Danko - No. I park the car in a garage. There is a power outlet. The charger is located next to the power outlet. I connect when the car is parked. Not every time but at least every couple of weeks. I leave it connected until I use the car again. Sometimes the charger remains connected for days, weeks.

On May 7, 2014 at 3:03am
Danko wrote:

And you don’t remove battery from car? I heard that it’s not a good solution. It can mess your electronics in car.

On May 7, 2014 at 3:46am
John Fetter wrote:

Danko - I have done this for decades, many cars, no problems. Connect clamps, then switch on. Afterwards, switch off, then disconnect clamps. No sparks. No surges. No problems.

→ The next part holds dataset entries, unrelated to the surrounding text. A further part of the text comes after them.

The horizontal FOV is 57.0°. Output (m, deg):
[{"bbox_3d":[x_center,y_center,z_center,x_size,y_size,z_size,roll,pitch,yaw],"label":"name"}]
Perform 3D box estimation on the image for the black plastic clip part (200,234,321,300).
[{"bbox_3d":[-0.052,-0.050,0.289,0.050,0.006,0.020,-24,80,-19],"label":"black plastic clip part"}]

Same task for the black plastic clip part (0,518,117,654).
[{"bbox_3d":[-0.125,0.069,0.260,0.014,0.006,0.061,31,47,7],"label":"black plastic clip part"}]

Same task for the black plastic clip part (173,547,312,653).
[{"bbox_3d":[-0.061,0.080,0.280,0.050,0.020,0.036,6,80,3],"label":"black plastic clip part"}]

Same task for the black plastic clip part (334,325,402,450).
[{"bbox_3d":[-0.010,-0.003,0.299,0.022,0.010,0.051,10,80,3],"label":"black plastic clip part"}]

On October 21, 2014 at 11:48am
Joe Carter wrote:

Won’t to know if you can rebuild gel battery for a auto scrubber the battery is a ev185a let me know you can email me back at jcarter@mfisd. Txed.net or joe.carter44@yahoo.com thank you very much sir

On March 7, 2015 at 6:31am
Bill wrote:

I’m bring back to life a new car battery that sat idle in a car for 14 years. When I pulled it out, the cover caps were loose and just resting atop the holes. Cells 1 - 3 were dried out with about 2 tablespoons of white powder above the #1 cell. Cells 4 - 6 were full of rain water to the top of the holes. Poured that out then dropped some soda in it and saw no reaction.
I heated up 40 oz. of distilled water then mixed in 9 teaspoons of Epsom salts. Distributed that between the cells then topped them off with more distilled water. Placed it on a 5 amp charge and checked out a few days later with my load tester. It showed 12v with BAD cca’s. Left it on the 5 amp charge for the next 10 days and now shows 13v w/520 cca’s when tested after being off the charger for a hour. After a few days the charge drops to 12.5v w/400cca. Cells 2 - 6 show 1275 - 1300 yet cell 1 took forever to reach 1200 and several more days to reach 1225. When using my hydrometer that cell shows zip for a surface charge but when I fill & discharge the hydrometer a few times to mix the electrolyte it finally registers a low charge. I’m thinking that the white powder found above the #1 cell was sulfuric acid crystals so that cell has a lowered acid content. I do have 2 - 3 oz. of fresh battery acid left over from my new m/c battery so was considering to remove 2 - 3 oz. of the low gravity electrolyte on top then add 2 - 3 oz. of the fresh acid to replace what evaporated out of the cell. Would this bring that cell on par with the rest or should I keep it on the 5 amp charge longer?